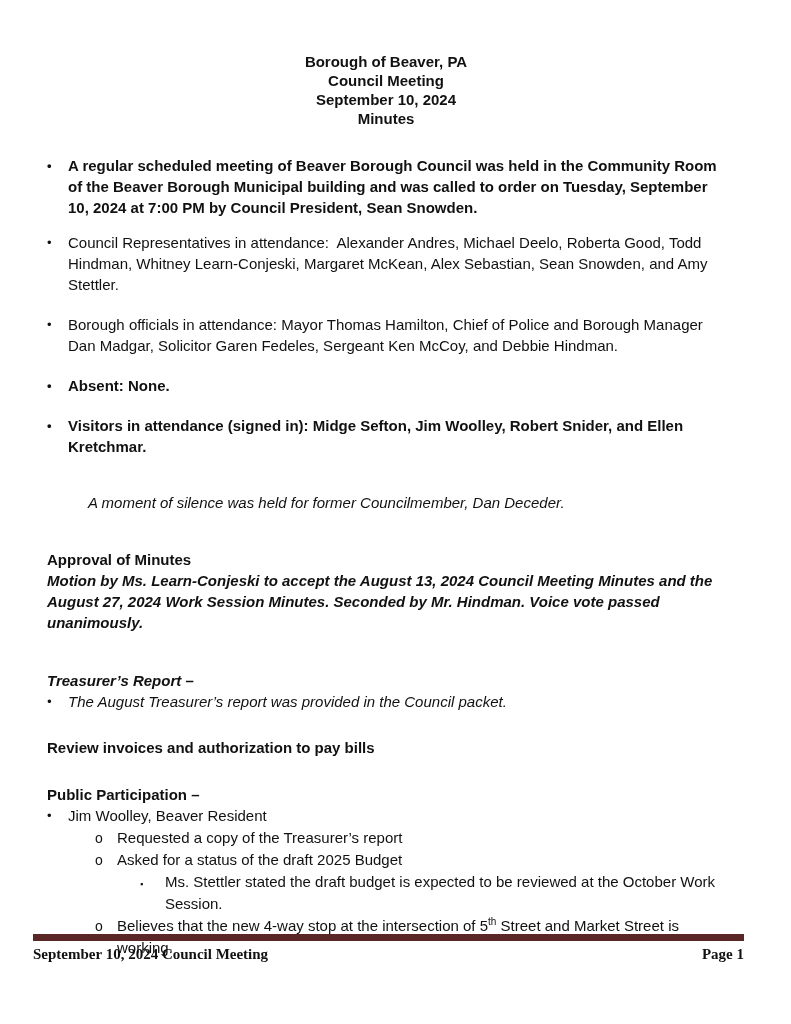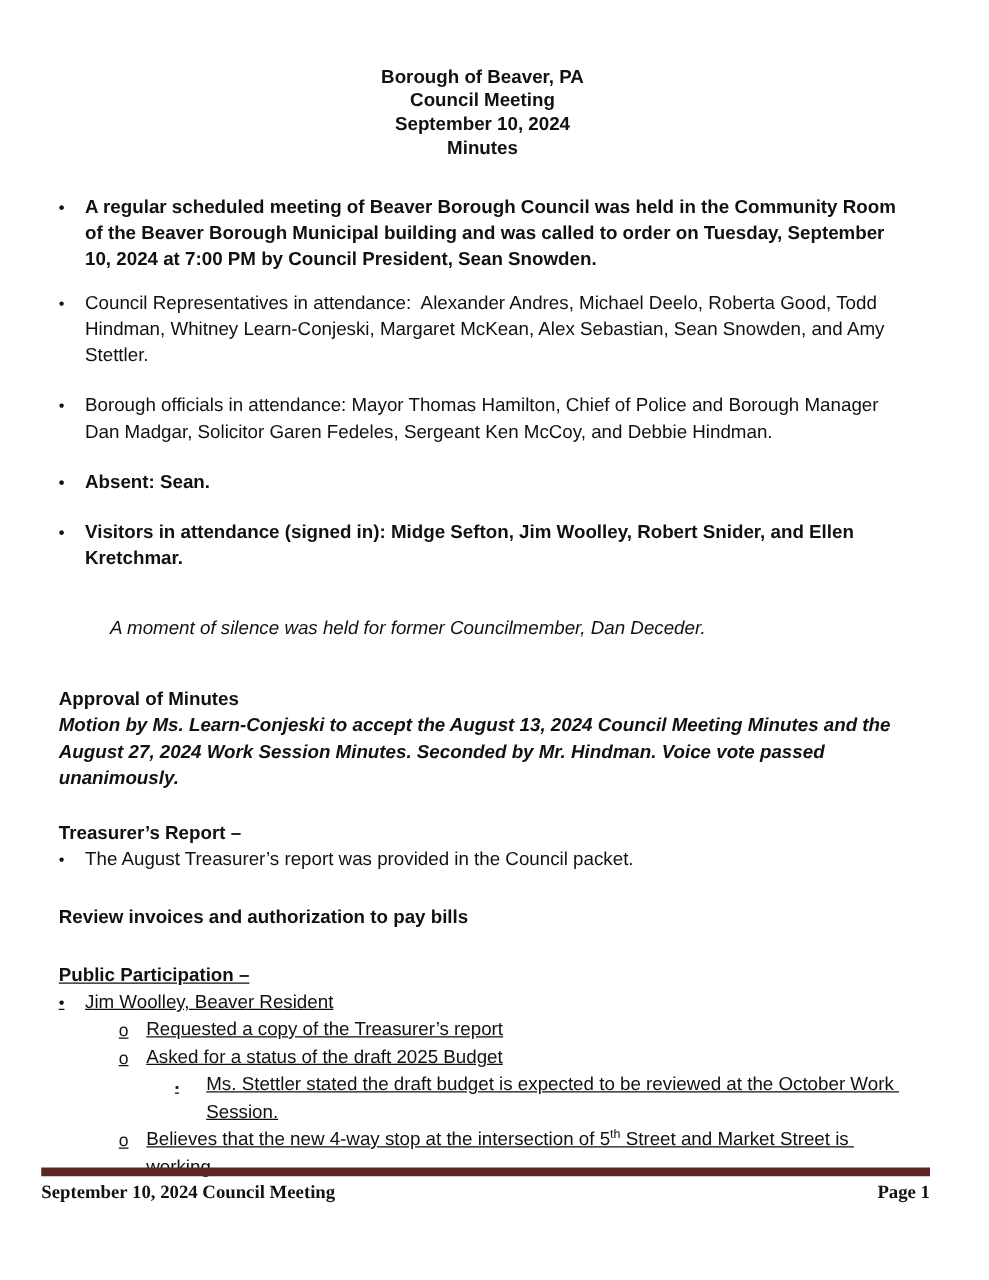--- a/index.html
+++ b/index.html
@@ -105,7 +105,7 @@
   </div>
   <div class="li1 heavy">
     <span class="marker">•</span>
-    <span class="txt">Absent: Sean.</span>
+    <span class="txt">Absent: None.</span>
   </div>
   <div class="li1 heavy last">
     <span class="marker">•</span>

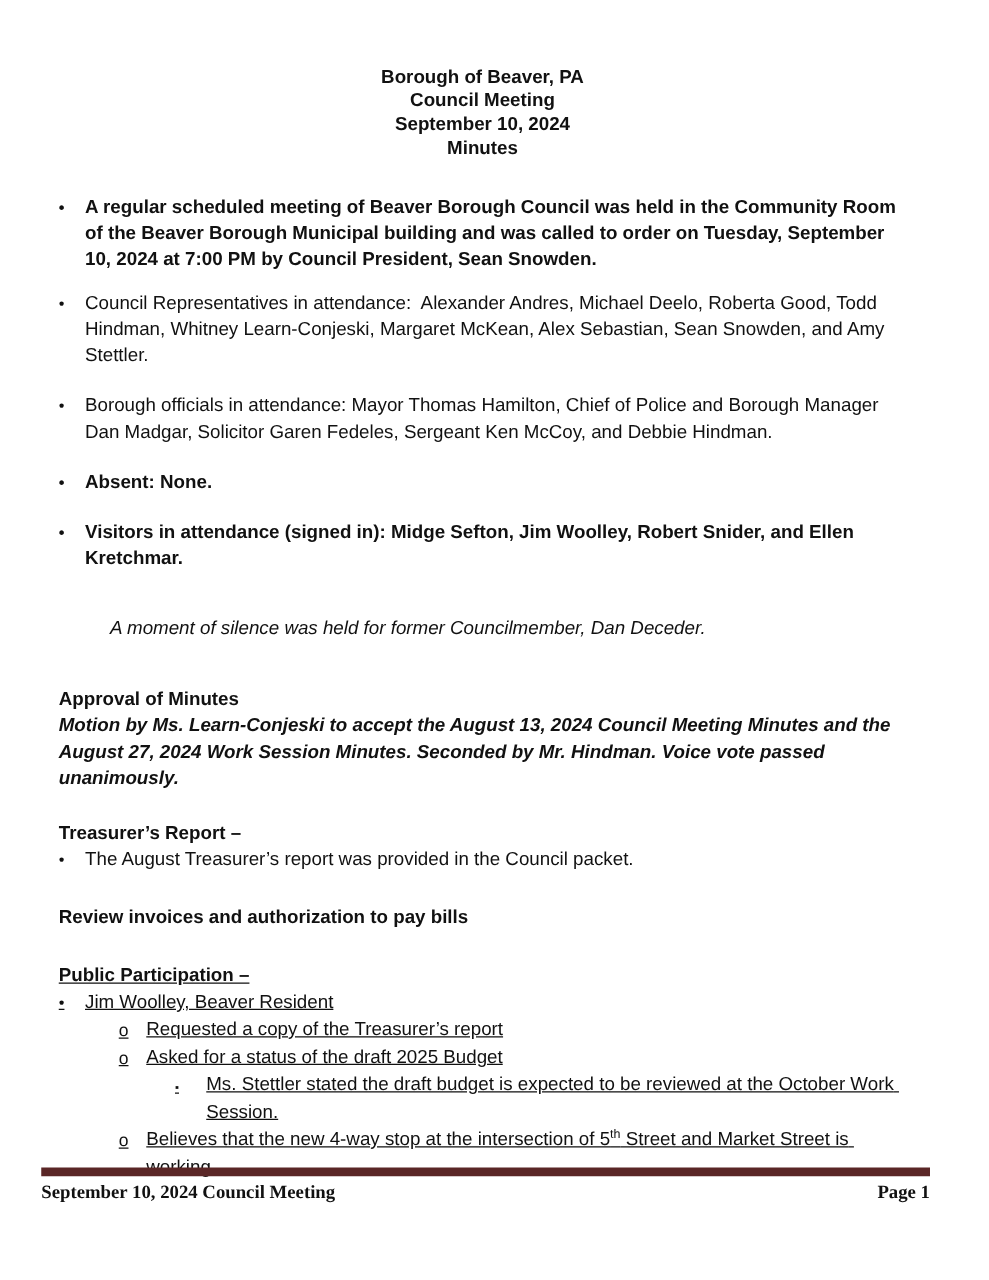--- a/index.html
+++ b/index.html
@@ -39,7 +39,7 @@
   .sec-approval { margin-top: 36px; }
   .heading { font-weight: 700; }
   .motion { font-weight: 700; font-style: italic; }
-  .sec-treasurer { margin-top: 23px; }
+  .sec-treasurer { margin-top: 37px; font-style: italic; }
   .sec-invoices { margin-top: 24px; }
   .sec-public { margin-top: 26px; text-decoration: underline; }
 

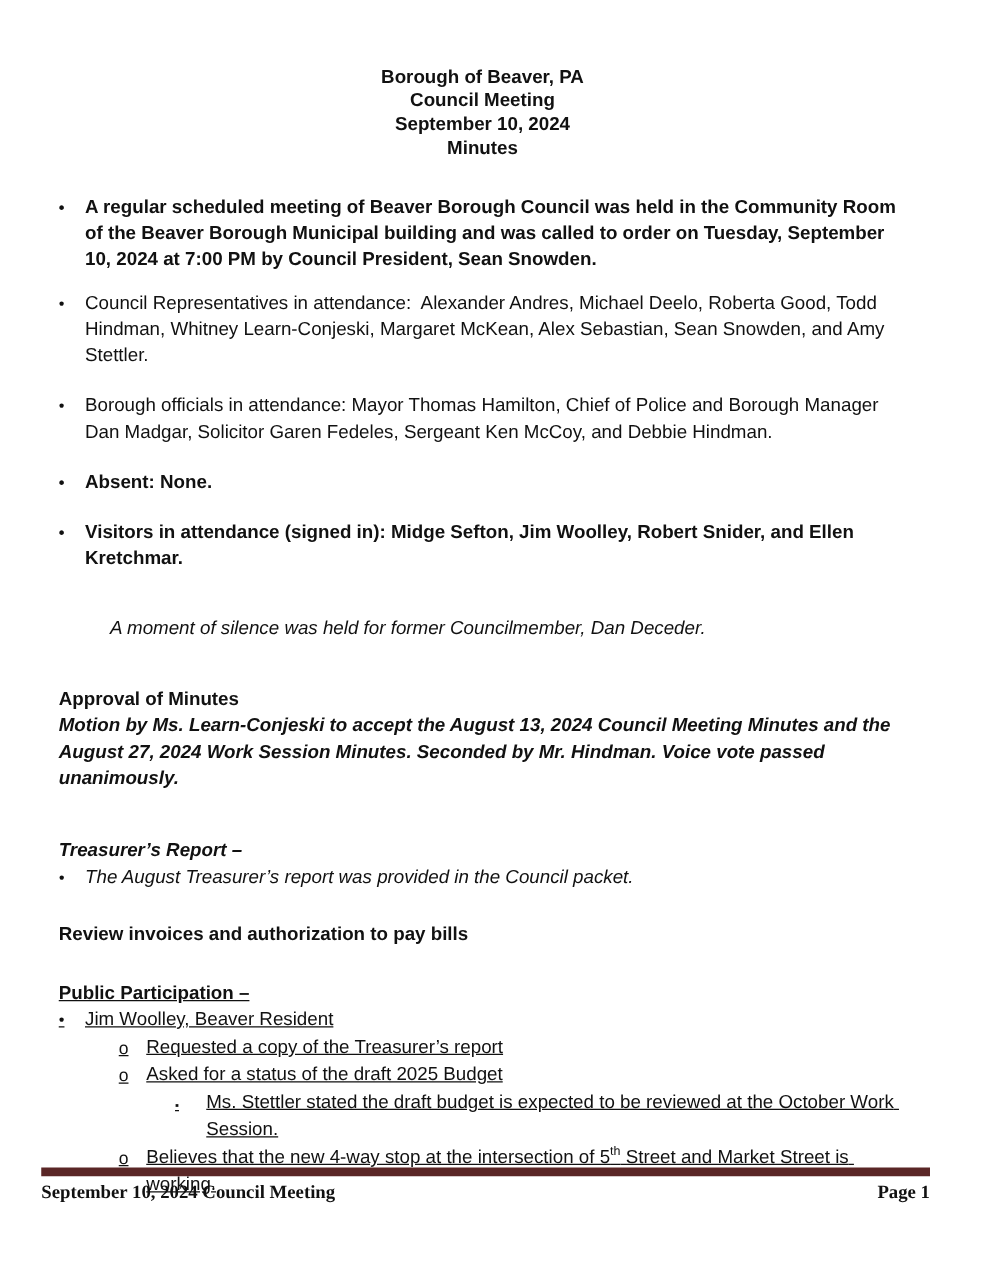--- a/index.html
+++ b/index.html
@@ -41,7 +41,7 @@
   .motion { font-weight: 700; font-style: italic; }
   .sec-treasurer { margin-top: 37px; font-style: italic; }
   .sec-invoices { margin-top: 24px; }
-  .sec-public { margin-top: 26px; text-decoration: underline; }
+  .sec-public { margin-top: 26px; }
 
   .li1.tight { margin-bottom: 0; line-height: 22px; }
 

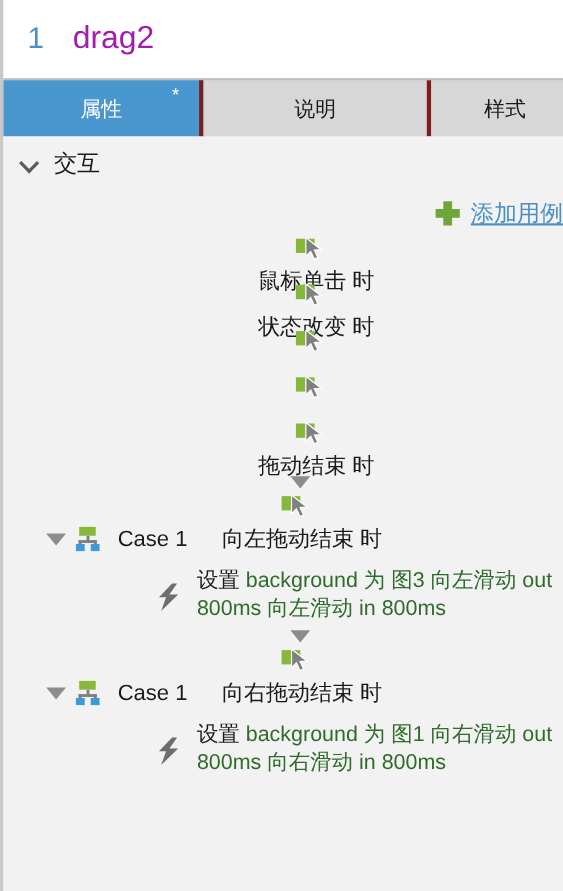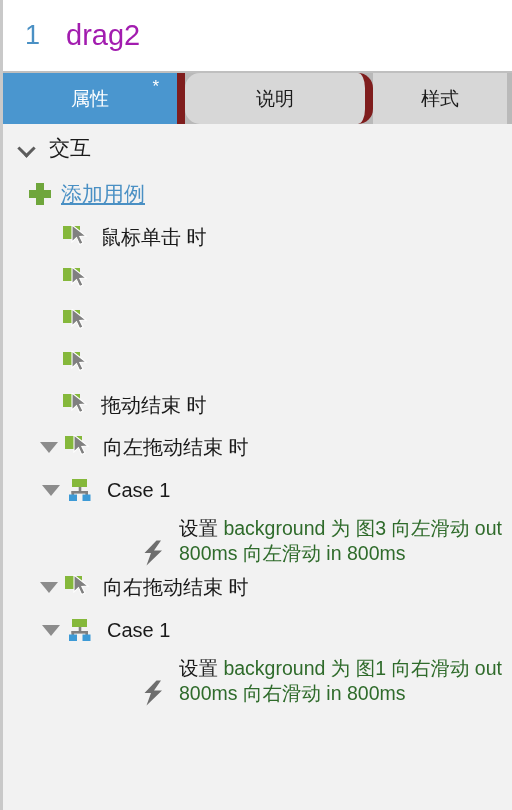--- a/index.html
+++ b/index.html
@@ -63,7 +63,7 @@
     align-items: center;
     justify-content: center;
     box-sizing: border-box;
-    border-right: 8px solid #7f1d1d;
+    border-right: 4px solid #7f1d1d;
     user-select: none;
   }
   .tab.t0 { width: 182px; }

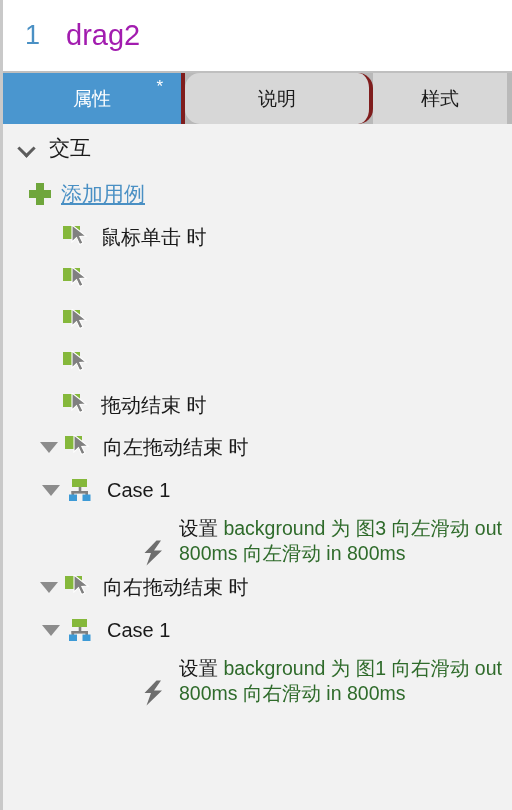--- a/index.html
+++ b/index.html
@@ -67,7 +67,7 @@
     user-select: none;
   }
   .tab.t0 { width: 182px; }
-  .tab.t1 { width: 188px; border-radius: 15px; }
+  .tab.t1 { width: 207px; }
   .tab.t2 { width: 134px; border-right: none; }
   .tab.active {
     background: #4a96cf;

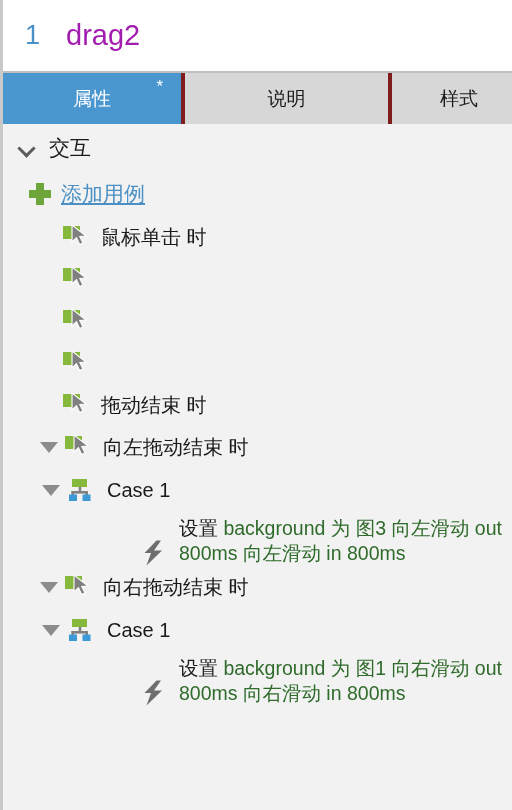--- a/index.html
+++ b/index.html
@@ -131,6 +131,7 @@
     height: 44px;
     align-items: center;
     padding-left: 26px;
+    justify-content: flex-end;
   }
   .plus-icon {
     width: 22px;

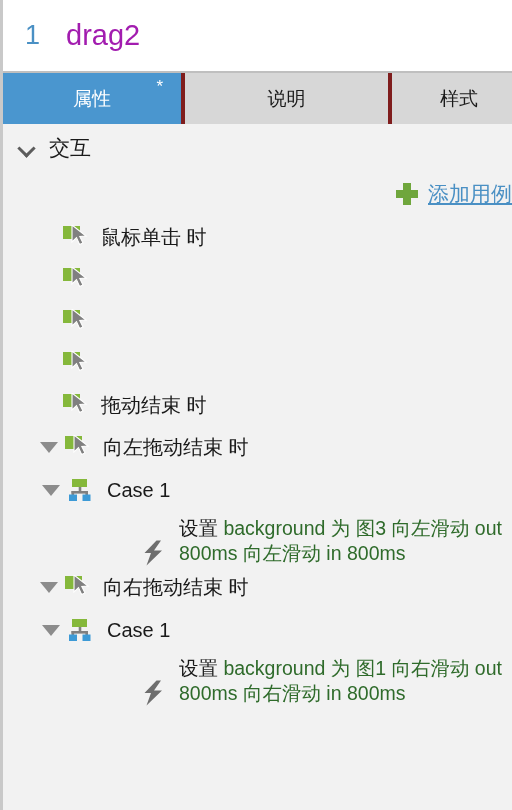--- a/index.html
+++ b/index.html
@@ -164,6 +164,7 @@
   .event-row {
     height: 42px;
     align-items: center;
+    flex-direction: column;
   }
   .event-row.indent1 { padding-left: 60px; }
   .event-row.indent0 { padding-left: 34px; text-align: center; }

———

Brief: All lines of the material that contain the word "padding" should be listed.

Solution for this task:
     padding-left: 26px;
   .event-row.indent1 { padding-left: 60px; }
   .event-row.indent0 { padding-left: 34px; text-align: center; }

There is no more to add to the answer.